One thing you should not trim away, though, is the artichoke stem, particularly on medium to large thistles. The white core, which you can see from the bottom of the stem, tastes as sweet and nutty as the heart. Peel or cut off the outer green parts, and keep as much of this core as you can.
Sometimes I munch the stems raw, dunked in olive oil and salt while I hack my way through a mountain of artichokes. It’s the chef’s treat — the vegetable version of eating the chicken tail when you’re carving up a roasted bird.
As you trim your artichokes, be sure to rub lemon all over the cuts — the acid will keep the flesh from oxidizing and turning slightly bitter. A dunk in lemon-infused water also does the trick. While this step is important if you’re going to cook the artichokes, it’s imperative if you plan to serve them raw, slivered into a salad. Artichokes can take plenty of lemon without wilting or turning sour, so be generous.

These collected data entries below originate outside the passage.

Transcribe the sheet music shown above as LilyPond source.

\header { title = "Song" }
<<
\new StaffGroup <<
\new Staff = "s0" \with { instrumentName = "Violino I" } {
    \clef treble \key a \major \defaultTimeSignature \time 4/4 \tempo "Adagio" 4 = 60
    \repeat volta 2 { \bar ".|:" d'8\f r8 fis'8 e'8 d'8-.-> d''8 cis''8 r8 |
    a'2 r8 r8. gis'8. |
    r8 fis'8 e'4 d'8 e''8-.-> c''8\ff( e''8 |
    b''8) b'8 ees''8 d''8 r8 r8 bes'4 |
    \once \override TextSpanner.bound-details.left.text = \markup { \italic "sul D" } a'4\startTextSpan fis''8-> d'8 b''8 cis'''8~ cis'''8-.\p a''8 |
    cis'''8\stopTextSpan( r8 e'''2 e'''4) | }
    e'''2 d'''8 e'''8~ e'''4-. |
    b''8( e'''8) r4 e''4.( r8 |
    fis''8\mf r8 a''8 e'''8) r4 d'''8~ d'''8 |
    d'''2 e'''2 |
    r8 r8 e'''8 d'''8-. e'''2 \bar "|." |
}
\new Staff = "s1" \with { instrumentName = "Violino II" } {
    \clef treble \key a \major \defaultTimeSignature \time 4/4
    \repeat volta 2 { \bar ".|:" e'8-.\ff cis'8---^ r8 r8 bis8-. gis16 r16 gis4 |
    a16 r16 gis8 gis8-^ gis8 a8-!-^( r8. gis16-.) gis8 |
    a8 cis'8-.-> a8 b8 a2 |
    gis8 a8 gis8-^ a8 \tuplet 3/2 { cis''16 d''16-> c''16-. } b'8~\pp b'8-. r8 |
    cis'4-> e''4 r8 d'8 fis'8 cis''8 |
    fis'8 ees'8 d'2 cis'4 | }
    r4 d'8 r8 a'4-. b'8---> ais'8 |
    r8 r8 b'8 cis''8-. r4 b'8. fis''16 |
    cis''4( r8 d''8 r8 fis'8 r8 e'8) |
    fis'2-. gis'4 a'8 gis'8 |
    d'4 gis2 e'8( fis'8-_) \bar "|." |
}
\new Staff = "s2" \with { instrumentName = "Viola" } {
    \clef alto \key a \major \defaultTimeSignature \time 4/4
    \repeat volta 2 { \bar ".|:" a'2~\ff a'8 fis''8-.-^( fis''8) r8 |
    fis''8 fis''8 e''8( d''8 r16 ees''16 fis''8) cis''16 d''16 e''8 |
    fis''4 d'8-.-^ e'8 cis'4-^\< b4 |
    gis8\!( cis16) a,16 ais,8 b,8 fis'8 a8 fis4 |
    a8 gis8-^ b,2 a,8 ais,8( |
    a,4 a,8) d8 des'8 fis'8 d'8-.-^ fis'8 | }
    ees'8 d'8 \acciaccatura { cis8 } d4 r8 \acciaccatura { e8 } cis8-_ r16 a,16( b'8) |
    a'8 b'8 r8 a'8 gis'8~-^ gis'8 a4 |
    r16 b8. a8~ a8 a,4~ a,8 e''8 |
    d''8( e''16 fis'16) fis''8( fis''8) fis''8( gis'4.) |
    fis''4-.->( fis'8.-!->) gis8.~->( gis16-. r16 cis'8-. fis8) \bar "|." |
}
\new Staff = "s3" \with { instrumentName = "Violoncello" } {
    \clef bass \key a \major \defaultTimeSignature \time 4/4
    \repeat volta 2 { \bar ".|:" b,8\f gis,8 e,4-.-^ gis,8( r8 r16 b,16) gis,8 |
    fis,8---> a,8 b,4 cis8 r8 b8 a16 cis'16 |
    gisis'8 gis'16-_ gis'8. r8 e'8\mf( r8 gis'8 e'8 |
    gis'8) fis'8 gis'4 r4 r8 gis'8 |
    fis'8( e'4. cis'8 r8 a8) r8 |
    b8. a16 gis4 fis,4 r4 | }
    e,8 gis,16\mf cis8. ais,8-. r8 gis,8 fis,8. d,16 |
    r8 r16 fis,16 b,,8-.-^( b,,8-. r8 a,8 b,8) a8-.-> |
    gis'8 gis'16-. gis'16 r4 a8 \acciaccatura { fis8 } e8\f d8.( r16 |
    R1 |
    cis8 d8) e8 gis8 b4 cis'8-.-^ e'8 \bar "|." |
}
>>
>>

Roasted artichokes also make an excellent salad, albeit one with a softer texture than the slawlike raw kind, and a browned, almost meaty flavor. Here I toss the roasted wedges with peas and plenty of mint, and serve them on a bed of lemon-flavored ricotta, an idea I picked up at a dinner party on my last trip to Rome.
Another dish inspired by Italian sojourns is pasta with a sauce of sautéed artichoke hearts and pancetta. The key here is to use the starchy pasta water to bring the elements together; the artichokes themselves don’t exude enough liquid to create a sauce. But they’ve got an intense flavor that stands up to the salty pancetta and the Parmesan cheese sprinkled on at the end.
If you’d rather be more minimalist in terms of trimming, you can follow the French and steam your artichokes whole.
You’ll still need to snip off the pointed petal tips to keep from scratching yourself while eating. But the petals stay attached until you pull them off after cooking. Dunk them in melted butter before scraping off the sweet fleshy bits between your teeth.
Then, when the petals are all gone, scoop off the fuzzy choke and savor the soft heart, dunking it in even more butter. It’s an eat-with-your hands feast, a springtime treat well worth all the mess.